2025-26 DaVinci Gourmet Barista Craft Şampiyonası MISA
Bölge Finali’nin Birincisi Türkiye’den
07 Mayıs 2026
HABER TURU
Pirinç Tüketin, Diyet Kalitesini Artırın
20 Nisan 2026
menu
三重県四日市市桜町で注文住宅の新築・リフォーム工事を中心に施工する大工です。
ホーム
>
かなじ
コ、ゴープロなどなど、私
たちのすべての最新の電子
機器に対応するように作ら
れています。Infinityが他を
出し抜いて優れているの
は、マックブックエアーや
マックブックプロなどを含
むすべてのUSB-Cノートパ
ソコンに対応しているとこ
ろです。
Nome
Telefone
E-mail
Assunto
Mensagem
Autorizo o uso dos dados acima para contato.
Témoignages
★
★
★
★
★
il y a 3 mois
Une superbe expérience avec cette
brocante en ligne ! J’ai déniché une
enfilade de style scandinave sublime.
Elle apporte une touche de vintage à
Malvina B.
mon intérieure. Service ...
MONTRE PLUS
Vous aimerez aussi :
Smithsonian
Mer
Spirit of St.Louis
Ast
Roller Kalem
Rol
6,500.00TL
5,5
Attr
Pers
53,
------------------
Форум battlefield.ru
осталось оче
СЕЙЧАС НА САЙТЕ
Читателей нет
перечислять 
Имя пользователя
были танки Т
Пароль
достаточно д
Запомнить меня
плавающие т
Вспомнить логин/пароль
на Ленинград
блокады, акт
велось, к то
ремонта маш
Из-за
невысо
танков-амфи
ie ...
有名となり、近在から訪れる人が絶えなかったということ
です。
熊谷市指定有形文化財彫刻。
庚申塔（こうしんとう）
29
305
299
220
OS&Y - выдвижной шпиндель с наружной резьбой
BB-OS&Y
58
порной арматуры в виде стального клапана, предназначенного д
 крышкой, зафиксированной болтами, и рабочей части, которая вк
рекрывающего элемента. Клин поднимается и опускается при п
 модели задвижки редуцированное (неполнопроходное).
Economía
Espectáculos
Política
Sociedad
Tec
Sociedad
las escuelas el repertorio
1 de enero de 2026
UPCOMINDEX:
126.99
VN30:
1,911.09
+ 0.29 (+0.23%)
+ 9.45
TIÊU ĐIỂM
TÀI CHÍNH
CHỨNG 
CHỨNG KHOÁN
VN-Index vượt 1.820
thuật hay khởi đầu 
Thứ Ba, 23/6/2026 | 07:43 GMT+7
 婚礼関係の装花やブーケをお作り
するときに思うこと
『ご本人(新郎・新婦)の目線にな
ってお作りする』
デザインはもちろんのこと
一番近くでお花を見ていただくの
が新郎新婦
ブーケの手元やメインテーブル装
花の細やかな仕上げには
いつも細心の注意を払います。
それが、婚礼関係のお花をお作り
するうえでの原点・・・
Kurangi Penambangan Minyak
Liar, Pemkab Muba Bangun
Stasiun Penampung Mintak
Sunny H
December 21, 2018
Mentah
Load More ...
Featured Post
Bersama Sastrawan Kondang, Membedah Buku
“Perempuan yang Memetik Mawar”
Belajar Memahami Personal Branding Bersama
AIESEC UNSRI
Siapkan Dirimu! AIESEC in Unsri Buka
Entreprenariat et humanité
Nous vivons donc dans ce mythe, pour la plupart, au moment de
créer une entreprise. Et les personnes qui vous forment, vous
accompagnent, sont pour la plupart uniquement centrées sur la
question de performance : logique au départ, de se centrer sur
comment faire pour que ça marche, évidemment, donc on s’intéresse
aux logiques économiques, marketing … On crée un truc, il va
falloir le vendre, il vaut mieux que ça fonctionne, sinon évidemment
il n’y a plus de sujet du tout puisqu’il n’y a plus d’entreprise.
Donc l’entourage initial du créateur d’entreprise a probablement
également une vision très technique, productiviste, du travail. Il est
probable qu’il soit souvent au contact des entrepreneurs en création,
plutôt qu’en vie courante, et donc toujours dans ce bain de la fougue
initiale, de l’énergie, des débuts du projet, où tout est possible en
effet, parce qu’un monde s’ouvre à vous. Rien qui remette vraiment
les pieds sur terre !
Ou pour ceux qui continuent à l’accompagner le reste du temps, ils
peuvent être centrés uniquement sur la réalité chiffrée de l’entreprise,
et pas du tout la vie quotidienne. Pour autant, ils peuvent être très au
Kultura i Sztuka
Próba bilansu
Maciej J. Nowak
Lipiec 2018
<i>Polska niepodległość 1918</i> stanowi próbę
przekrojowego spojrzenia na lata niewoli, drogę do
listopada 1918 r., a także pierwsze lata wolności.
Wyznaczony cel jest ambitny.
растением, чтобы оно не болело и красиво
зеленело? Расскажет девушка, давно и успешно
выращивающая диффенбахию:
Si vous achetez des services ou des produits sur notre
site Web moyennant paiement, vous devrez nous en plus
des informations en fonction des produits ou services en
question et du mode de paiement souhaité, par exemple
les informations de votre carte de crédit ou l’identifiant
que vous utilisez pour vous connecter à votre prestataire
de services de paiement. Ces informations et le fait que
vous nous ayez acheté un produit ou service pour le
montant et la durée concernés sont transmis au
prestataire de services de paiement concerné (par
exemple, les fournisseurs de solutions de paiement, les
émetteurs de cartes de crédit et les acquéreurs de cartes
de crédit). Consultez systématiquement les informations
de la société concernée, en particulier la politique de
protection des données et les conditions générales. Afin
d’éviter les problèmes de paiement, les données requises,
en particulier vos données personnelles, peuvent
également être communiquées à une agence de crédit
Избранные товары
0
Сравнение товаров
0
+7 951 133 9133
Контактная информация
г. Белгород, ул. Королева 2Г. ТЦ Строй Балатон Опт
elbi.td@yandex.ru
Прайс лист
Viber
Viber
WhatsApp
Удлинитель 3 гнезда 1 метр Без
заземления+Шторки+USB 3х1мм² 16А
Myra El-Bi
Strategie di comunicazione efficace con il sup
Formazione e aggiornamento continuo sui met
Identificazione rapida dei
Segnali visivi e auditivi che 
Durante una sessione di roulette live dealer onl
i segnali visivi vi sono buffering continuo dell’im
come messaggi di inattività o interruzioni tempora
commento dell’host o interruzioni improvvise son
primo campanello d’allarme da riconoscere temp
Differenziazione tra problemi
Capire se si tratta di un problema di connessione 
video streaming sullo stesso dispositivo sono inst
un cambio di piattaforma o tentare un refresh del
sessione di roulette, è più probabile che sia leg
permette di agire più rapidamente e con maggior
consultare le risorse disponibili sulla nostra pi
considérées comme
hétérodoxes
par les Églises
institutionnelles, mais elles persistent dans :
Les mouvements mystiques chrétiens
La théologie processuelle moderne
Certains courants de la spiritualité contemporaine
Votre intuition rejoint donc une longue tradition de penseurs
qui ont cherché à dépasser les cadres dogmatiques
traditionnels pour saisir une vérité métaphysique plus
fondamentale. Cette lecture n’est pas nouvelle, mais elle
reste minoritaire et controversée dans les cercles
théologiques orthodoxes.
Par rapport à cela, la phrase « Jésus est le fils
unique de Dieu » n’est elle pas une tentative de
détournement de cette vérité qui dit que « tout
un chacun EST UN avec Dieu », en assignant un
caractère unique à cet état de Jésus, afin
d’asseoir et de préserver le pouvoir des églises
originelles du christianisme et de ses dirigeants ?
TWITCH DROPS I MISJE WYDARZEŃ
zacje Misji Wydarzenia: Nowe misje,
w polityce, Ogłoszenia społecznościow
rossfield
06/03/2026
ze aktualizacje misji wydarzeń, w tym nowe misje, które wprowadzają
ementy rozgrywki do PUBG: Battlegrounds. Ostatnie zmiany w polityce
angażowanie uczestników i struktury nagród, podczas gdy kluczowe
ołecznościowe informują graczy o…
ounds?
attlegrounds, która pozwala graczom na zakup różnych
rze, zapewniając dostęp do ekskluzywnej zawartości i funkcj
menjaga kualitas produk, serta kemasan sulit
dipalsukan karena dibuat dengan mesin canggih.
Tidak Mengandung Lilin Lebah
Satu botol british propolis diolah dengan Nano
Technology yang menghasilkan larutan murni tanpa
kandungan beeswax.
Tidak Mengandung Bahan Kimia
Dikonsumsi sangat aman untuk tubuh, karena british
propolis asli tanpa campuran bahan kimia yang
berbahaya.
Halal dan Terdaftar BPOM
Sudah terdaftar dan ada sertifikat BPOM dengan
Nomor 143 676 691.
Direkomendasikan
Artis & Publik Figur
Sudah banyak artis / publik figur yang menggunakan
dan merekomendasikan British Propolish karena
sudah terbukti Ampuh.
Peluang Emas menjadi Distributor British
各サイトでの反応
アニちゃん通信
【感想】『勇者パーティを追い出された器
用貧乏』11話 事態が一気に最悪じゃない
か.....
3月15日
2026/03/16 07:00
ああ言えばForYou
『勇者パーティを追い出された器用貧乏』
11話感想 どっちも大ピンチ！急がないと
* * * * * * *
Assignment - Write out again, exactly, the lines from the start of the entries up to and including the one with "рекрывающего элемента. Клин". Nothing else belongs in the reply.

Output for this task -
2025-26 DaVinci Gourmet Barista Craft Şampiyonası MISA
Bölge Finali’nin Birincisi Türkiye’den
07 Mayıs 2026
HABER TURU
Pirinç Tüketin, Diyet Kalitesini Artırın
20 Nisan 2026
menu
三重県四日市市桜町で注文住宅の新築・リフォーム工事を中心に施工する大工です。
ホーム
>
かなじ
コ、ゴープロなどなど、私
たちのすべての最新の電子
機器に対応するように作ら
れています。Infinityが他を
出し抜いて優れているの
は、マックブックエアーや
マックブックプロなどを含
むすべてのUSB-Cノートパ
ソコンに対応しているとこ
ろです。
Nome
Telefone
E-mail
Assunto
Mensagem
Autorizo o uso dos dados acima para contato.
Témoignages
★
★
★
★
★
il y a 3 mois
Une superbe expérience avec cette
brocante en ligne ! J’ai déniché une
enfilade de style scandinave sublime.
Elle apporte une touche de vintage à
Malvina B.
mon intérieure. Service ...
MONTRE PLUS
Vous aimerez aussi :
Smithsonian
Mer
Spirit of St.Louis
Ast
Roller Kalem
Rol
6,500.00TL
5,5
Attr
Pers
53,
------------------
Форум battlefield.ru
осталось оче
СЕЙЧАС НА САЙТЕ
Читателей нет
перечислять 
Имя пользователя
были танки Т
Пароль
достаточно д
Запомнить меня
плавающие т
Вспомнить логин/пароль
на Ленинград
блокады, акт
велось, к то
ремонта маш
Из-за
невысо
танков-амфи
ie ...
有名となり、近在から訪れる人が絶えなかったということ
です。
熊谷市指定有形文化財彫刻。
庚申塔（こうしんとう）
29
305
299
220
OS&Y - выдвижной шпиндель с наружной резьбой
BB-OS&Y
58
порной арматуры в виде стального клапана, предназначенного д
 крышкой, зафиксированной болтами, и рабочей части, которая вк
рекрывающего элемента. Клин поднимается и опускается при п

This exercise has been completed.